Students are being offered jobs to stay and work at their schools while taking a university degree course as part of an attempt to encourage those from low-income homes into higher education.
The pioneering project has been running for four years at Monkseaton High School, a comprehensive in Whitley Bay, North Tyneside, and is now being offered to schools, colleges and employers nationwide.
The scheme allows students to work as laboratory technicians, classroom assistants or computer software managers at schools, earning up to £6,000 a year while studying for an Open University degree. Some believe it is a major innovation in attracting young people from disadvantaged communities to opt for higher education as it offers the chance to earn and learn, rather than leave school for a job, or enter full-time higher education.
It may also, according to Paul Kelley, the headteacher at Monkseaton, help to provide incentives to teenagers who, from 2013, will have to stay in some form of education until they are 18.
Those who join the project are limited to working for 20 to 25 hours a week to give them enough time for their studies. They can enlist the help of staff at the school if they need to.

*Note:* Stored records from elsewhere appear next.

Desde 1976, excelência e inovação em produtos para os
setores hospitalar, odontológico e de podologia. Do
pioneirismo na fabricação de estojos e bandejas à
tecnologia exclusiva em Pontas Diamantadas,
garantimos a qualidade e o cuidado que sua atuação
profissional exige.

Jimmy Baldwin, 20, who is studying for a science degree under the scheme, said: "This is the perfect way to study – you've got money and you get educated at the same time. My parents aren't super rich. I've got their support but not financially. You get that pressure from your mum and dad: 'How long are you going to stay in this house and not make any money?' Now that's gone and it's good for family life."

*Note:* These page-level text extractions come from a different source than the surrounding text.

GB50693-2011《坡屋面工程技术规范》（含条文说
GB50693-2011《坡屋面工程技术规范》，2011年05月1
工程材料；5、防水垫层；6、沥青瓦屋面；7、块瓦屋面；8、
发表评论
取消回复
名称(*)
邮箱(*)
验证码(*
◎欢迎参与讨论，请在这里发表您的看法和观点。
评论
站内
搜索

Suzanne Watson, also 20, is studying to be a teacher through the scheme. She left school after taking her AS-levels to do a round-the-world trip but returned to study for an English language and literature degree. She then plans to take a PGCE course to gain a teaching certificate.
"My fiancé is studying for a degree through the traditional route but he is having to work at a call centre to finance his studies," she said.
The Open University has given its blessing to the scheme, and Margaret Chaytor, who is co-ordinator of the project for the organisation, says she has been involved in talks with other schools and public-sector employers to extend its reach. "Working and studying this way – that's a motivator. Students can see the relevance of what they're doing," she said.
" There's been a lot of interest in it. It offers much more experience in life skills than somebody who has gone from A-level to university."